WHAT THE TASK REQUIRES:
Produce a copy of every line in the records that holds the string "when".

DATA SHOWN:
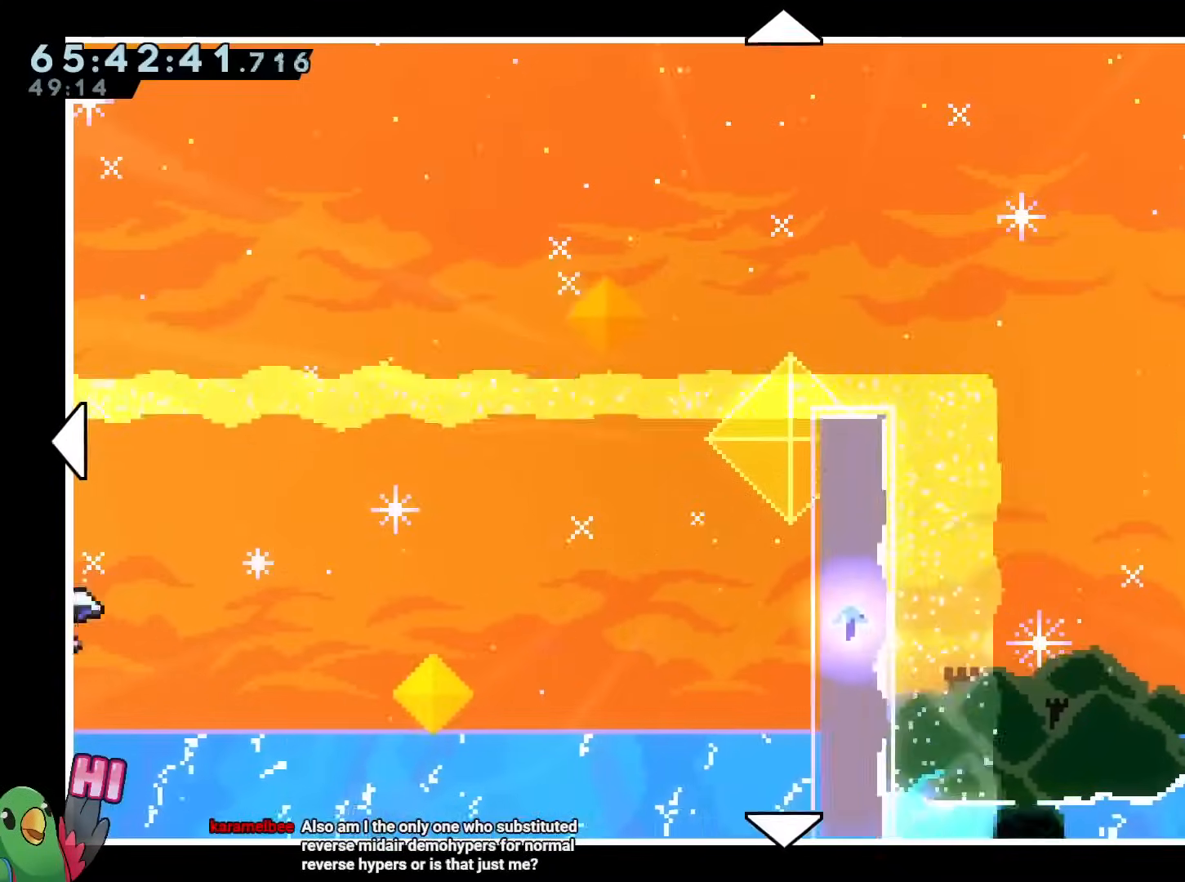
Gameplay with a controller (Nintendo layout); each line is a JSON object with the inputs held at the frame after it. "events" lists button and stick changes between this image and that frame as [ms after this image, input, new state], when the widget could be followed in between. Not read: HOME L1 L3 R2 R3 START.
{"buttons": ["A"], "left_stick": "center", "right_stick": "center", "events": [[167, "left_stick", "up-right"], [417, "A", "down"], [451, "left_stick", "center"]]}
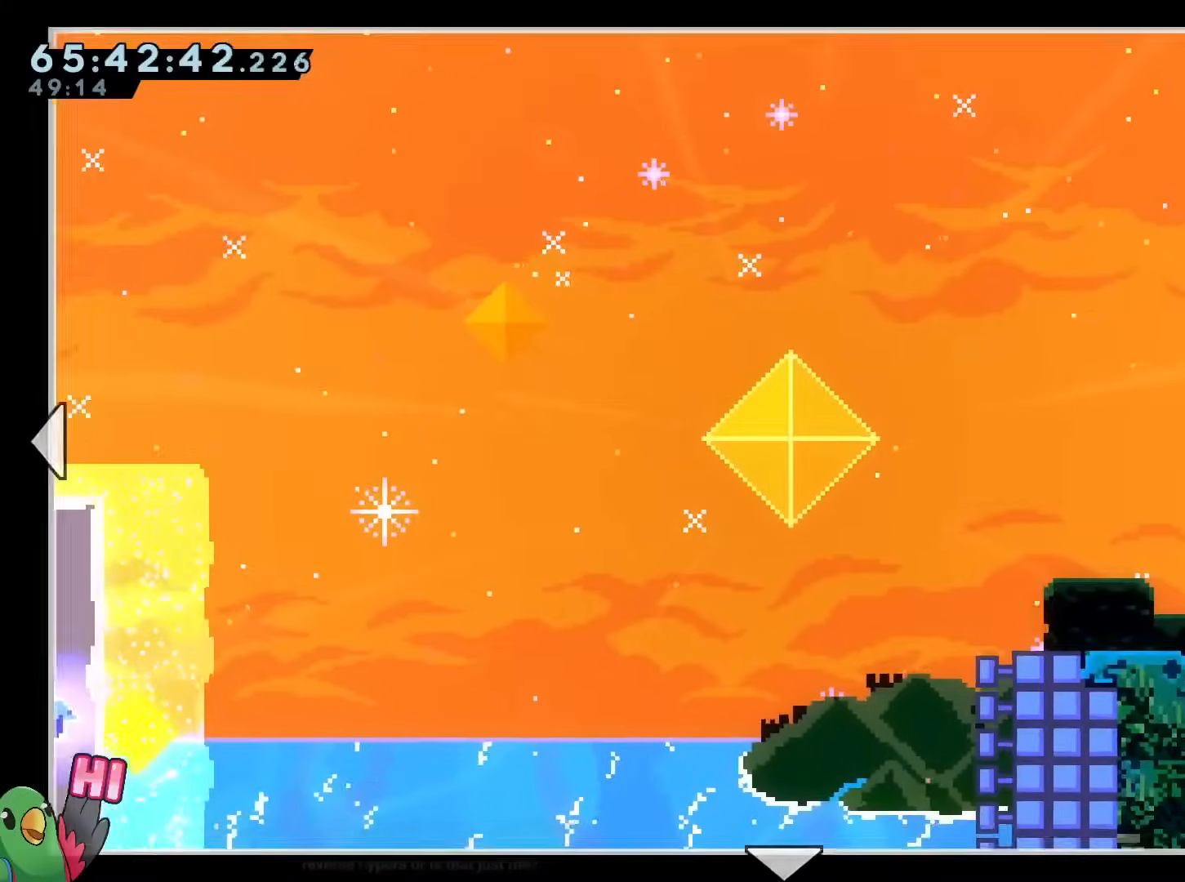
{"buttons": [], "left_stick": "center", "right_stick": "center", "events": [[50, "A", "up"]]}
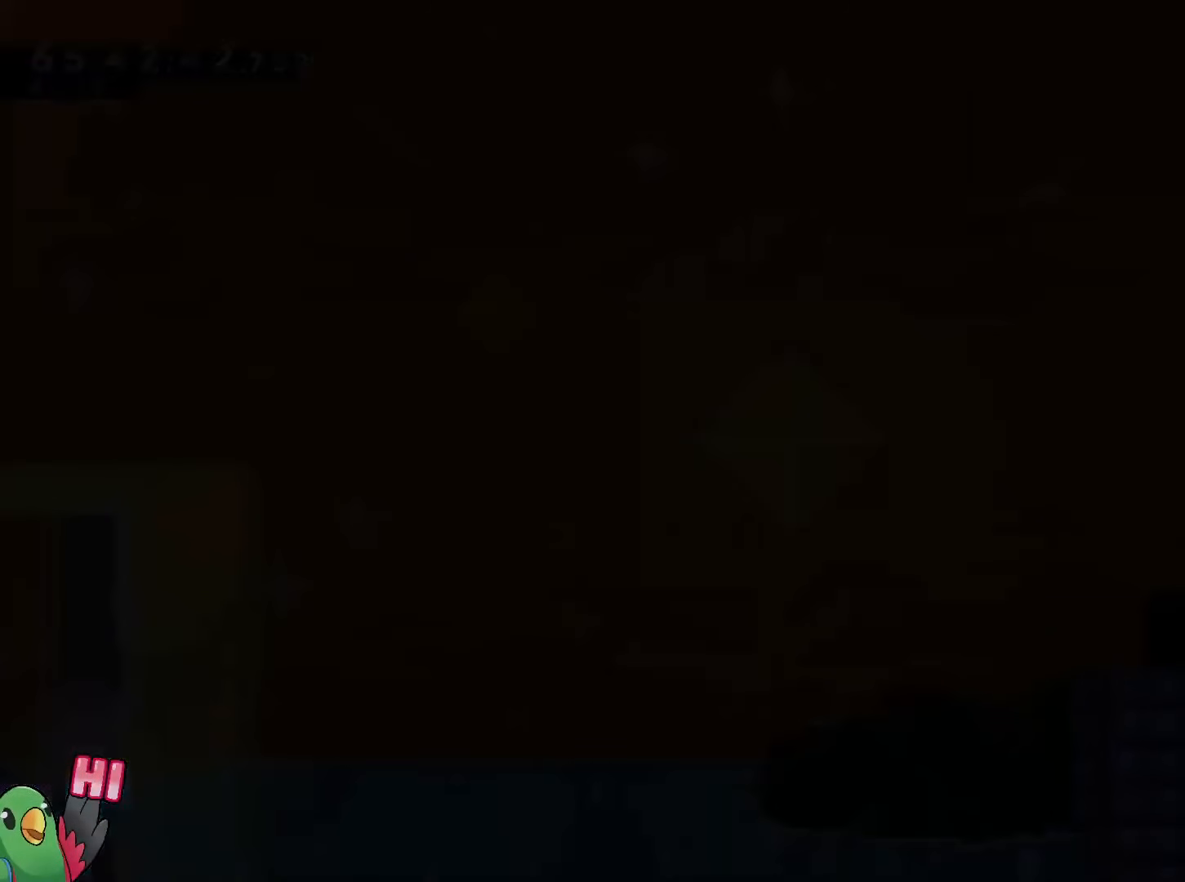
{"buttons": [], "left_stick": "center", "right_stick": "center", "events": []}
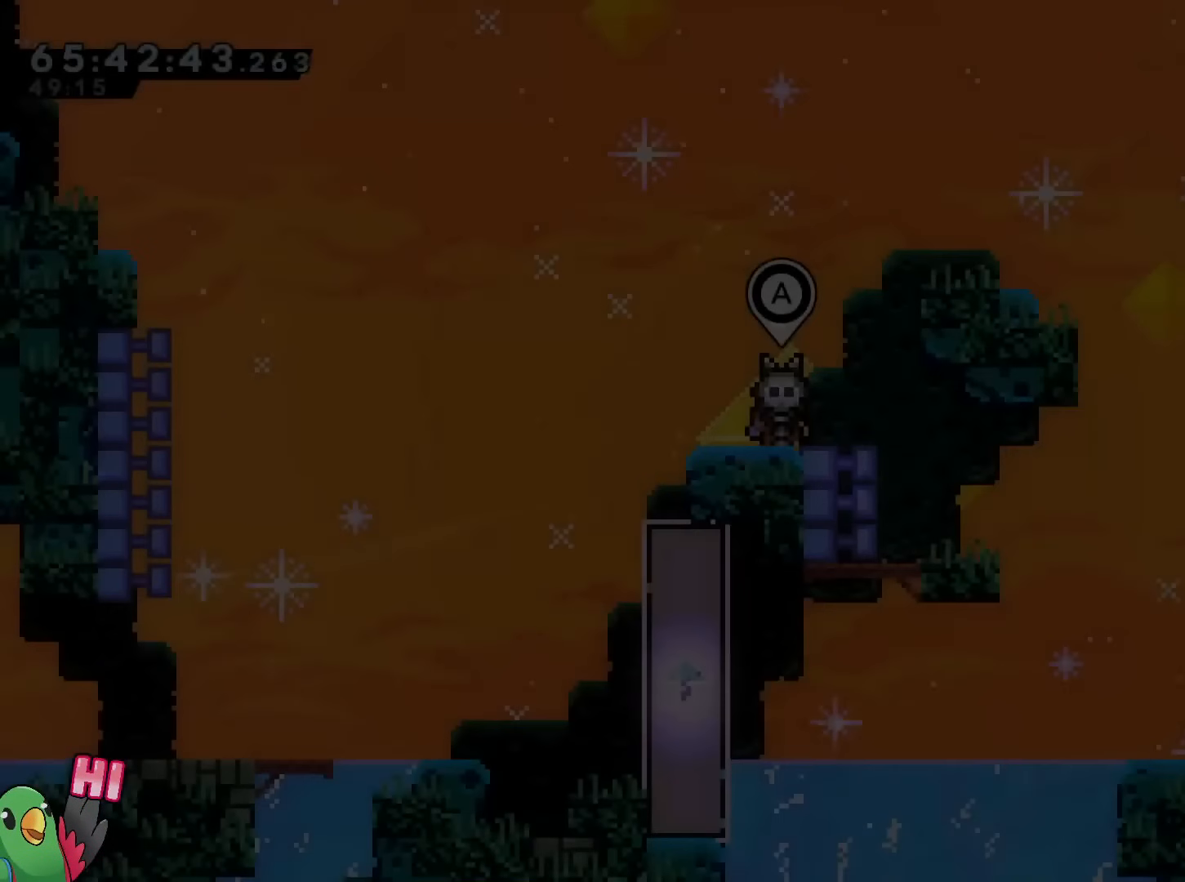
{"buttons": ["B", "R1"], "left_stick": "left", "right_stick": "center", "events": [[467, "B", "down"], [467, "R1", "down"], [467, "left_stick", "left"]]}
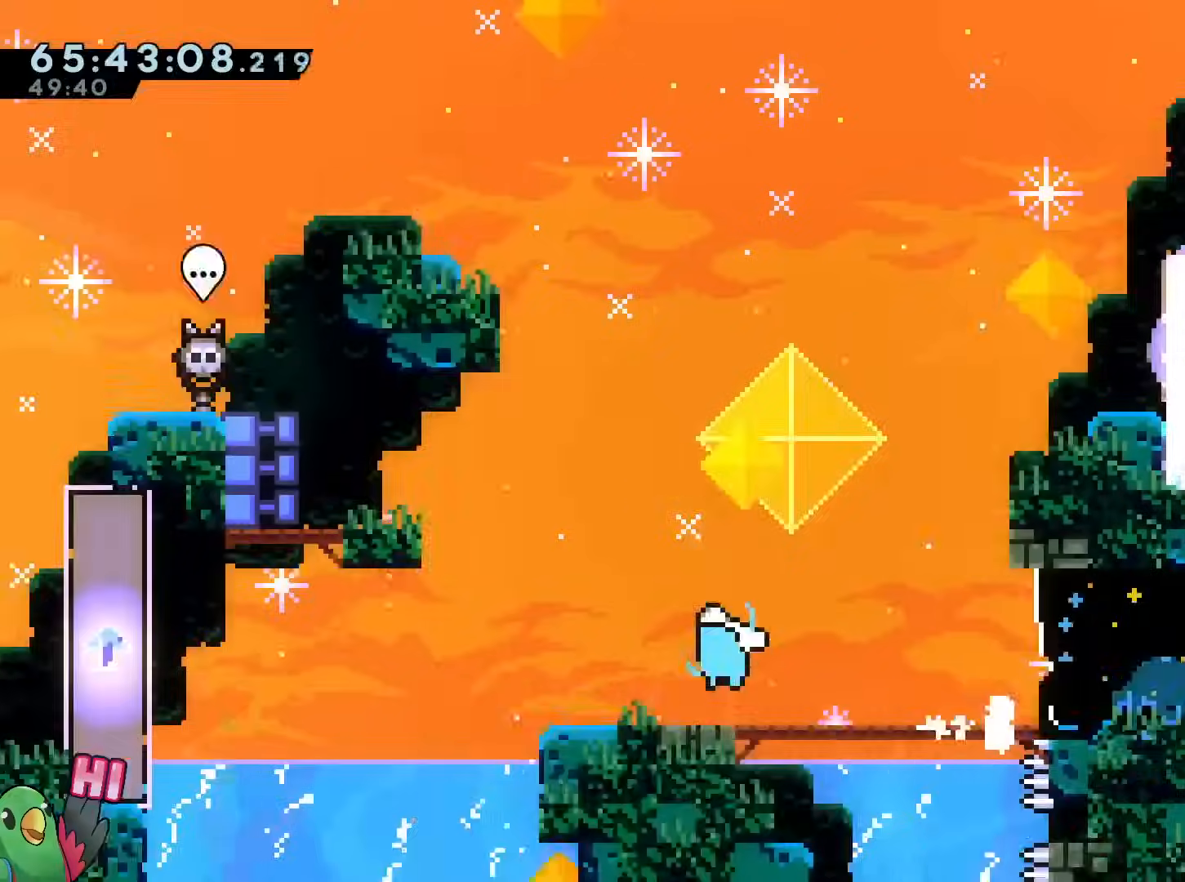
{"buttons": ["B", "R1"], "left_stick": "up-left", "right_stick": "center", "events": [[17, "left_stick", "up-left"]]}
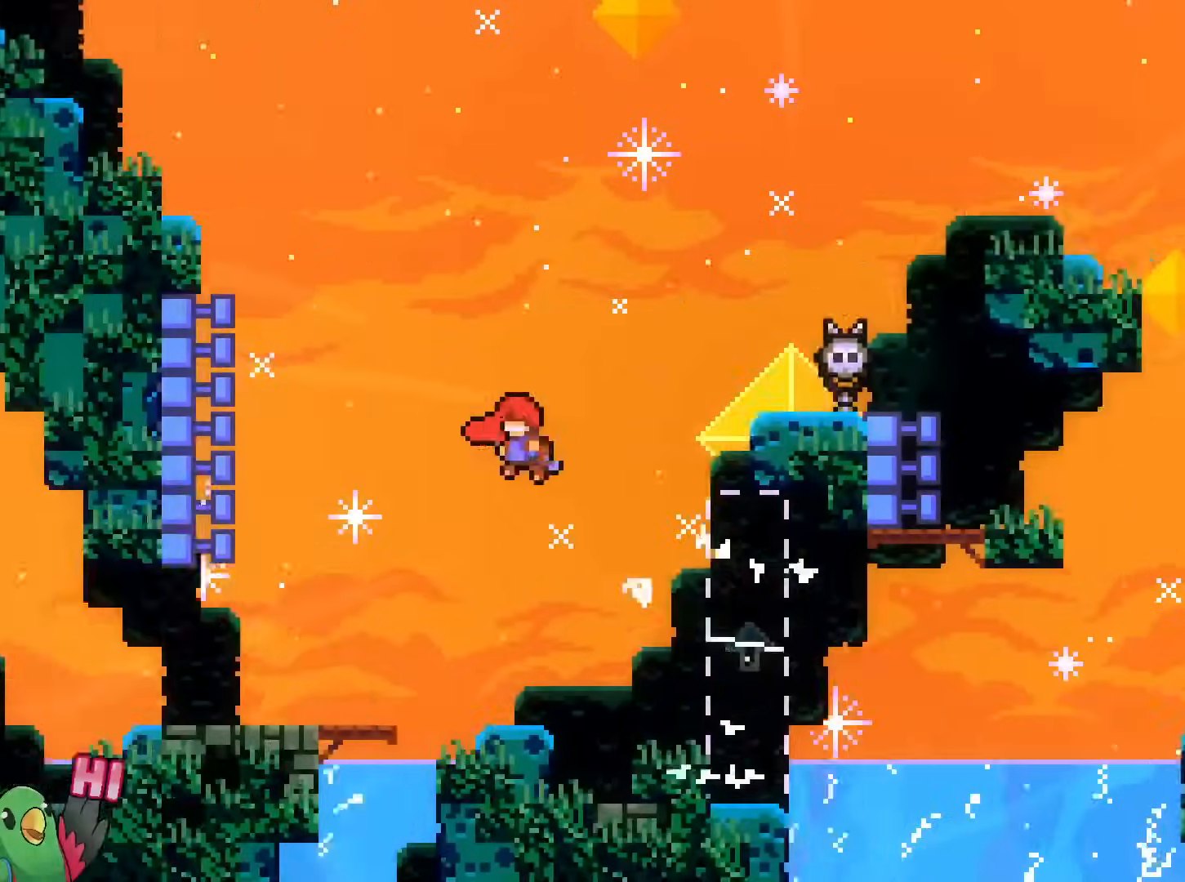
{"buttons": [], "left_stick": "down", "right_stick": "center", "events": [[66, "left_stick", "down-right"], [166, "left_stick", "down"], [200, "Y", "down"], [350, "Y", "up"], [367, "B", "up"], [500, "R1", "up"]]}
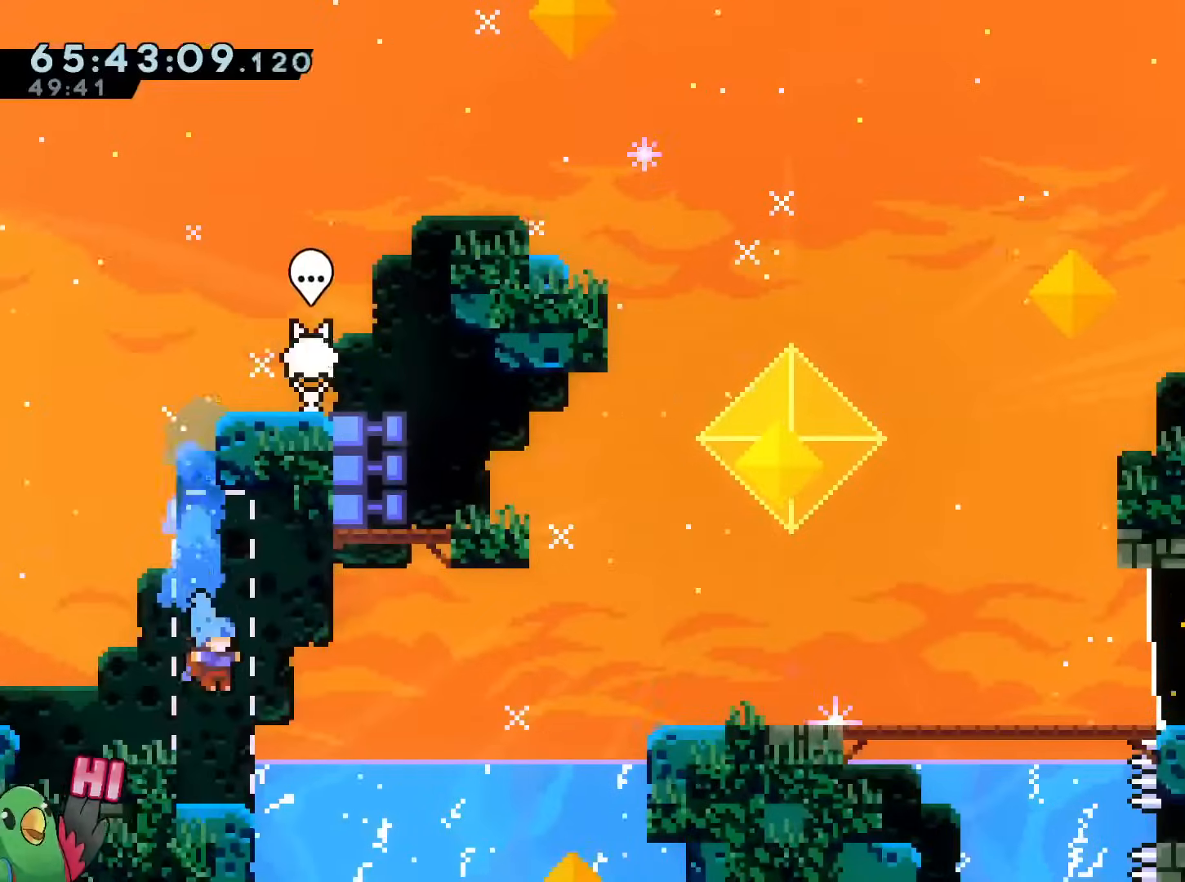
{"buttons": ["R1"], "left_stick": "center", "right_stick": "center", "events": [[50, "left_stick", "center"], [467, "R1", "down"]]}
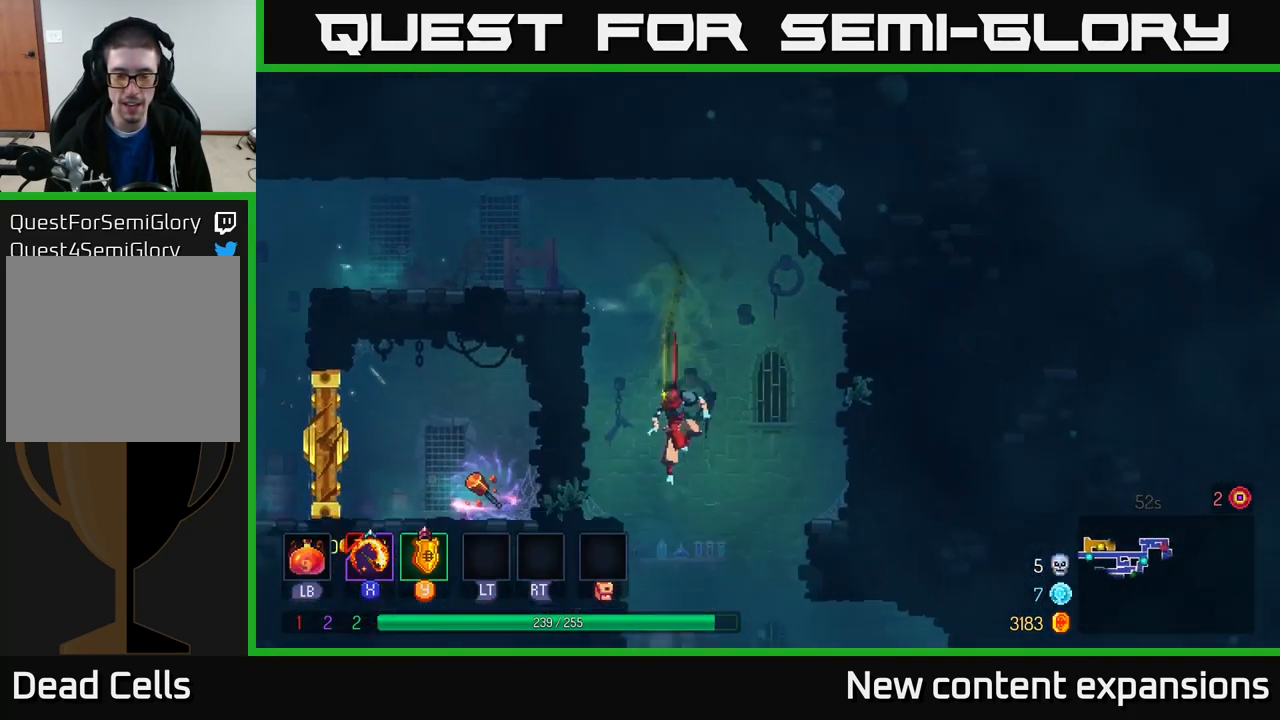
Gameplay with a controller (Xbox layout); each line is a JSON object with the inputs held at the frame after it. "events" lists button and stick changes between this image and that frame as [ms after this image, input, new state], when the widget could be followed in between.
{"buttons": [], "left_stick": "right", "right_stick": "center", "events": [[16, "A", "up"], [49, "left_stick", "center"], [282, "left_stick", "left"], [449, "left_stick", "right"]]}
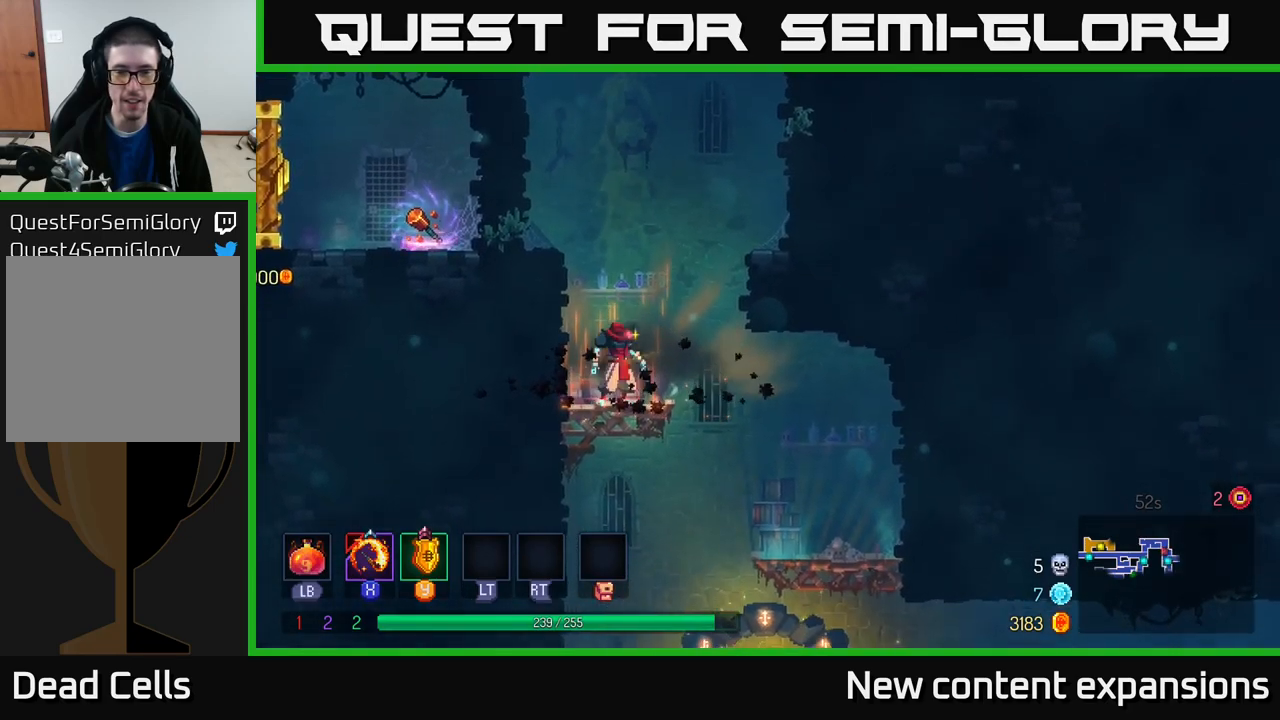
{"buttons": [], "left_stick": "center", "right_stick": "center", "events": [[317, "left_stick", "down"], [350, "A", "down"], [417, "A", "up"], [483, "left_stick", "center"]]}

FINISHED EXERCISE:
Gameplay with a controller (Nintendo layout); each line is a JSON object with the inputs held at the frame after it. "events" lists button and stick changes between this image and that frame as [ms after this image, input, new state], when the widget could be followed in between. Not read: HOME L1 L3 R2 R3 START.
Gameplay with a controller (Xbox layout); each line is a JSON object with the inputs held at the frame after it. "events" lists button and stick changes between this image and that frame as [ms after this image, input, new state], when the widget could be followed in between.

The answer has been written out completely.